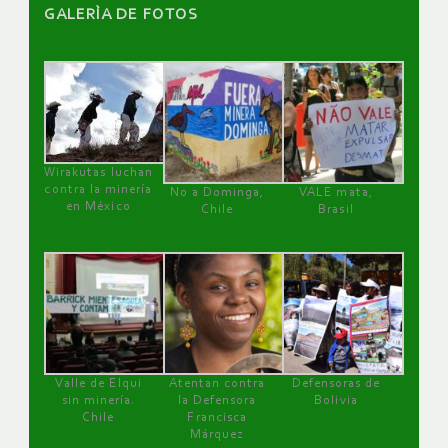
GALERÌA DE FOTOS
Wirakutas luchan
contra la minería
No a Dominga,
VALE mata,
en México
Chile
Brasil
Valle de Elqui
Atentan contra
Defensoras de
sin minería.
la Defensora
Bolivia
Chile
Francisca
Márquez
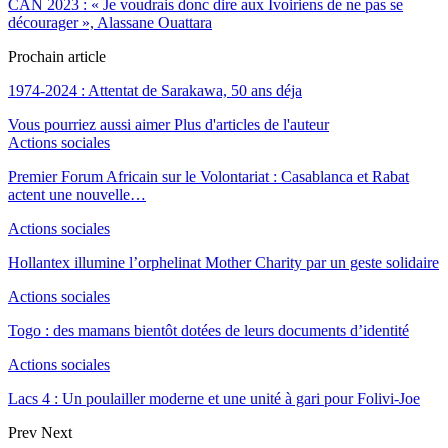
CAN 2023 : « Je voudrais donc dire aux Ivoiriens de ne pas se
décourager », Alassane Ouattara
Prochain article
1974-2024 : Attentat de Sarakawa, 50 ans déja
Vous pourriez aussi aimer
Plus d'articles de l'auteur
Actions sociales
Premier Forum Africain sur le Volontariat : Casablanca et Rabat
actent une nouvelle…
Actions sociales
Hollantex illumine l’orphelinat Mother Charity par un geste solidaire
Actions sociales
Togo : des mamans bientôt dotées de leurs documents d’identité
Actions sociales
Lacs 4 : Un poulailler moderne et une unité à gari pour Folivi-Joe
Prev
Next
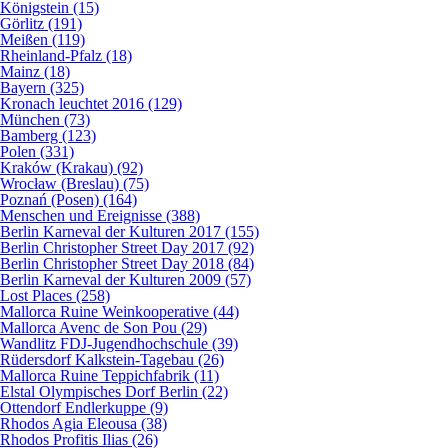
Königstein (15)
Görlitz (191)
Meißen (119)
Rheinland-Pfalz (18)
Mainz (18)
Bayern (325)
Kronach leuchtet 2016 (129)
München (73)
Bamberg (123)
Polen (331)
Kraków (Krakau) (92)
Wrocław (Breslau) (75)
Poznań (Posen) (164)
Menschen und Ereignisse (388)
Berlin Karneval der Kulturen 2017 (155)
Berlin Christopher Street Day 2017 (92)
Berlin Christopher Street Day 2018 (84)
Berlin Karneval der Kulturen 2009 (57)
Lost Places (258)
Mallorca Ruine Weinkooperative (44)
Mallorca Avenc de Son Pou (29)
Wandlitz FDJ-Jugendhochschule (39)
Rüdersdorf Kalkstein-Tagebau (26)
Mallorca Ruine Teppichfabrik (11)
Elstal Olympisches Dorf Berlin (22)
Ottendorf Endlerkuppe (9)
Rhodos Agia Eleousa (38)
Rhodos Profitis Ilias (26)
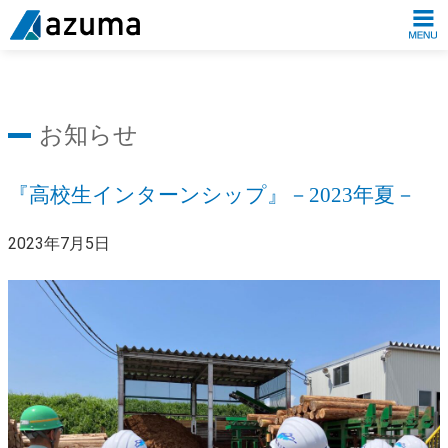
お知らせ
『高校生インターンシップ』－2023年夏－
2023年7月5日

+++++

**Task statement**
Convert the text read from every item above into a single numbered list, one line per entry, and omit any blank lines. Leave the pictures out of the answer.

**Answer space**
1. GALERÌA DE FOTOS
2. Wirakutas luchan
3. contra la minería
4. No a Dominga,
5. VALE mata,
6. en México
7. Chile
8. Brasil
9. Valle de Elqui
10. Atentan contra
11. Defensoras de
12. sin minería.
13. la Defensora
14. Bolivia
15. Chile
16. Francisca
17. Márquez
18. CAN 2023 : « Je voudrais donc dire aux Ivoiriens de ne pas se
19. décourager », Alassane Ouattara
20. Prochain article
21. 1974-2024 : Attentat de Sarakawa, 50 ans déja
22. Vous pourriez aussi aimer
23. Plus d'articles de l'auteur
24. Actions sociales
25. Premier Forum Africain sur le Volontariat : Casablanca et Rabat
26. actent une nouvelle…
27. Actions sociales
28. Hollantex illumine l’orphelinat Mother Charity par un geste solidaire
29. Actions sociales
30. Togo : des mamans bientôt dotées de leurs documents d’identité
31. Actions sociales
32. Lacs 4 : Un poulailler moderne et une unité à gari pour Folivi-Joe
33. Prev
34. Next
35. Königstein (15)
36. Görlitz (191)
37. Meißen (119)
38. Rheinland-Pfalz (18)
39. Mainz (18)
40. Bayern (325)
41. Kronach leuchtet 2016 (129)
42. München (73)
43. Bamberg (123)
44. Polen (331)
45. Kraków (Krakau) (92)
46. Wrocław (Breslau) (75)
47. Poznań (Posen) (164)
48. Menschen und Ereignisse (388)
49. Berlin Karneval der Kulturen 2017 (155)
50. Berlin Christopher Street Day 2017 (92)
51. Berlin Christopher Street Day 2018 (84)
52. Berlin Karneval der Kulturen 2009 (57)
53. Lost Places (258)
54. Mallorca Ruine Weinkooperative (44)
55. Mallorca Avenc de Son Pou (29)
56. Wandlitz FDJ-Jugendhochschule (39)
57. Rüdersdorf Kalkstein-Tagebau (26)
58. Mallorca Ruine Teppichfabrik (11)
59. Elstal Olympisches Dorf Berlin (22)
60. Ottendorf Endlerkuppe (9)
61. Rhodos Agia Eleousa (38)
62. Rhodos Profitis Ilias (26)
63. お知らせ
64. 『高校生インターンシップ』－2023年夏－
65. 2023年7月5日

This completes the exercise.